There went more frogs into Iraq. In the Nineteenth Century soldiers were openly called cannon fodder by the power elite. Those in power did not understand what we now call Spin, or Propaganda. This explains why recent polls reveal that public trust in government is far lower than in 1981.

The only way to stop being frogs is to understand what is happening to media in this country. Not only to understand it, but to make our voices heard before the water boils.

Think about this.

  • Could a few media conglomerates overwhelm smaller competing voices? Voices that have news and information vital to the public interest? Quite obviously, they have. A 2004 report identified 6 media conglomerates that owned 94 percent of the media market; (1) Viacom-CBS-MTV; (2) Rupert Murdoch's Newscorpt (FoxTV, etc.) (3) GE-NBC-Universal-Vivendi; (4) Time-Warner-CNN-AOL; (5) Disney-ABC-ESPN; (6) Comcast. In 1981 there was great worry because ownership had shriveled to 15 conglomerates.

  • Be clear on this. The news media is not in bed with big business. The news media is big business. The State of the News Media 2004 report produced by the Project for Excellence in Journalism in March found that most sectors of the news media have seen clear cutbacks in newsgathering resources. The number of newspaper newsroom staffers shrunk by 2,000 between 2000 and 2004, a drop of 4% overall. Some major online news sites saw much deeper cuts, such as MSNBC, which cut around a quarter of its staff between 2001 and 2003. Radio newsroom staffing declined by 57% from 1994 to 2001. After an up-tick in 1999, network staffing began to drop again in 2000. Since 1985 the number of network news correspondents has declined by 35 percent while the number of stories per reporter increased by 30 percent.

  • The 1996 Telecommunications Act further deregulated the Federal Communications Commission, paving the way for more take-overs. During the senate debate Senator John McCain said, "You will not see this story on any television or hear it on any radio broadcast." All together the 3 major network news shows aired a sum total of only 19 minutes of coverage of the Telecommunications Act, over the course of NINE MONTHS.

    Now, tell me that the media makes sure the public is well-informed.

  • These conglomerates are not answerable to the people although they use public air waves free of charge, tax free, thanks to the coziness between their lobbyists and Capitol Hill legislators, who need their campaign contributions.
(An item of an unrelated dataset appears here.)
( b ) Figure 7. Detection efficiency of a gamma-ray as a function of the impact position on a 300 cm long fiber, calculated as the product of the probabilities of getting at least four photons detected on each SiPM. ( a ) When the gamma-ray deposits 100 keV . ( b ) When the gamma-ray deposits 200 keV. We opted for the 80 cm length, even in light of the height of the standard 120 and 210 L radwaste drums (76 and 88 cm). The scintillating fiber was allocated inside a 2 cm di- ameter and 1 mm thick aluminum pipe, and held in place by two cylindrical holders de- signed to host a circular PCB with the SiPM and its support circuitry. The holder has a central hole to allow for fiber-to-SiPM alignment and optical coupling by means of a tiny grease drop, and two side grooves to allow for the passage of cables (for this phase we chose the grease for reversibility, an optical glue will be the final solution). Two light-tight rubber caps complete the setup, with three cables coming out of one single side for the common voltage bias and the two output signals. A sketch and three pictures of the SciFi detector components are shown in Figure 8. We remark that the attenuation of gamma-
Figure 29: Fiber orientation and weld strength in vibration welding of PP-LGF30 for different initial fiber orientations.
Soon only one voice will remain. Only one truth. Theirs.

    Oh, we will still have freedom of choice. We can select many different programs to watch. We have great variety in entertainment. Like a frog, we can sit contentedly while the water heats.

    But our understanding of our world, the way we see it, that is a different matter. It will be shaped by how big businesses want us to see it. There is a pattern to the way certain stories are covered, then dropped. The level of secrecy, of news distortion, or non-coverage has reached a historic low.
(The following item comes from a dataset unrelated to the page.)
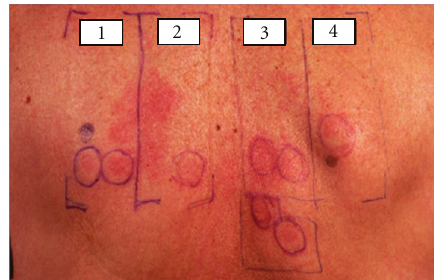
Figure 3: Positive skin reactions in the case illustrated include Row 1: cobalt chloride and balsam of peru, Row 2: nickel sulphate, Row 3: menthol, methyl methacrylate, palladium chloride, amalgam, and Row 4: ammoniated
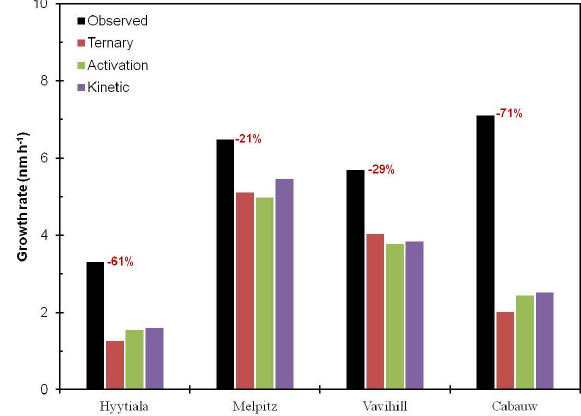
Figure 6. Comparison of predicted vs. observed monthly median growth rates of particles (less than 20 nm) during May 2008. The numbers in red color indicate the (ternary simulation) prediction error.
    Charles Lewis of the Center for Pubic Integrity was a producer for CBS Sixty Minutes until he concluded that the public simply never learned much of important news. Lewis has this to say of his own organization, Center for Public Integrity:
  • They don't investigate and report on the media because none of their findings would ever be reported by the media. They found that the most powerful special interest in Washington is the media. The National Association of Broadcasters has lobbyists. The public is entitled to seats in committee hearing rooms, but lobbyists hire place holders, poor people who stand in line holding their position, then slipping out when the lobbyist shows up as doors open for the hearing. The National Association of Broadcasters has nearly 300 paid lobbyists who give away tens of millions of dollars in campaign contributions. And they control whether a politician gets on the air all over America. Not only that but the Fairness Doctrine has been abolished. No more free time for politicians. They must pay, which accounts for one third of media news budget, and the huge rise in campaign expenses.

    That's power.

    How much power do we have? One thing is certain. Our power will be limited to that of a frog in heating water unless we make ourselves heard.